The plan would be a disaster for immigrants if enacted. But even if it’s not enacted, the plan is a disaster for the Republican Party, which is somehow going to need to co-opt Trump’s appeal to anti-immigration voters, but absolutely cannot afford to be associated, in the minds of Hispanic voters, with this document.

….When Mitt Romney embraced “self-deportation” in 2012, it was considered an awful mistake….But self-deportation is Trump’s plan, too. And Trump’s insight here is that the best way to drive unauthorized immigrants out of the country isn’t to target them. It’s to target their children and families.

On the first point, I think this ship sailed a long time ago. Maybe the Trump publicity juggernaut will aggravate things further, but I honestly don’t see how the Republican Party could appeal to Hispanics much less than it already does. The anti-immigrant rhetoric from leading Republicans has been relentless for years, and Trump is merely adding one more voice to the chorus. Will Trump’s bluster about making Mexico pay for the wall really make things any worse?

The second point is a little trickier. It’s true that Mitt Romney blew it in 2012 with the infelicitous phrase “self-deportation.” But the uproar that followed elided an important point: every immigration plan involves putting pressure on illegal immigrants in order to motivate them to (a) leave or (b) not come in the first place. There’s a sliding scale of pain involved, and liberals tend to want less while conservatives tend to want more. But both sides make use of it.

The easiest way to think of immigration control is like this:

  1. Figure out how many illegal immigrants you’re willing to tolerate.
  2. Ratchet up the the cost of illegal immigration and ratchet down the cost of legal immigration.
  3. Eventually, you’ll figure out the right combination of costs that gets you to your number.

Nobody talks about immigration like this, but it’s the thought process behind every immigration plan. Both Republicans and Democrats support E-Verify, for example, which makes it harder for immigrants who lack legal documents to get jobs. But what is this, other than a way to use economic pressure to persuade illegal immigrants to go back to Mexico? Likewise, both Democrats and Republicans support border security. Republicans may generally want more of it than Democrats, but Democrats are nonetheless willing to use increased security to raise the cost of crossing the border.
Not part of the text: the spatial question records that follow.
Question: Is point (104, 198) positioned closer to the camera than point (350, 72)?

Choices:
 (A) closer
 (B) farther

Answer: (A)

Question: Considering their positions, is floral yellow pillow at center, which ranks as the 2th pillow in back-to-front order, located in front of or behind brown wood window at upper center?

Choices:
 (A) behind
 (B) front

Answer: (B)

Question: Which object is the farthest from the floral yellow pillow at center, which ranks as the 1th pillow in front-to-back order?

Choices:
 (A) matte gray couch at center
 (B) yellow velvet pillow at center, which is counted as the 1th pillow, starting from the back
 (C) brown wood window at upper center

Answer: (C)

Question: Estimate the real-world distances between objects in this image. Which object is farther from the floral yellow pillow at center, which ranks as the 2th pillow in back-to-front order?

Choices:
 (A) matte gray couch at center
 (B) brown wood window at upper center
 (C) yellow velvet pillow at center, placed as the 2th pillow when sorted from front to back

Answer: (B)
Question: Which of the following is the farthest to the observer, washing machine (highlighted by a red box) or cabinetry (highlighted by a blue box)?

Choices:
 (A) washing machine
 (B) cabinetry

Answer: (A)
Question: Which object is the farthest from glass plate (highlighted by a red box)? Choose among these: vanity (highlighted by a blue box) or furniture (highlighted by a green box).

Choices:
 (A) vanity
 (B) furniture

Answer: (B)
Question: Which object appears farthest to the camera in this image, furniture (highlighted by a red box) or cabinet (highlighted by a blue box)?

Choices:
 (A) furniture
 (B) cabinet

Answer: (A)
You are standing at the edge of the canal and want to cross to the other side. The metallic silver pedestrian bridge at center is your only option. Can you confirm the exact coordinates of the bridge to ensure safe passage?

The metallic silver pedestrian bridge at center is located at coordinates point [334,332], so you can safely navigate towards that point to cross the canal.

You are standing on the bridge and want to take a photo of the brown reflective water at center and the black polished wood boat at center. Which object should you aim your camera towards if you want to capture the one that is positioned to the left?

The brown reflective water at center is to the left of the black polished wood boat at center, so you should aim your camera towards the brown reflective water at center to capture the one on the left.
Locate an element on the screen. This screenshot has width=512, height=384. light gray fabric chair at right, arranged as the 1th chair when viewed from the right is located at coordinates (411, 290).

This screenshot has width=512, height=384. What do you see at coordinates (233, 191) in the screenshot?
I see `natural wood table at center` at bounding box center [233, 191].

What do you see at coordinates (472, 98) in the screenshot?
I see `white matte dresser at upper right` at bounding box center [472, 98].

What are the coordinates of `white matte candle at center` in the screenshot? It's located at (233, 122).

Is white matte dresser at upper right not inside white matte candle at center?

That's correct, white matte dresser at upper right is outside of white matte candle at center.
In the end, everyone uses this calculus,1 whether consciously or not. The amount of pressure—or cruelty, if you prefer—that you’re willing to employ depends on just how many illegal immigrants you’re willing to tolerate. But no matter what that number is, if you put any pressure at all on illegal immigrants, you’re exploiting the power of self-deportation. Just don’t say it out loud, OK?

1The exception, I suppose, are the people who advocate completely open borders. But they’re a very tiny minority.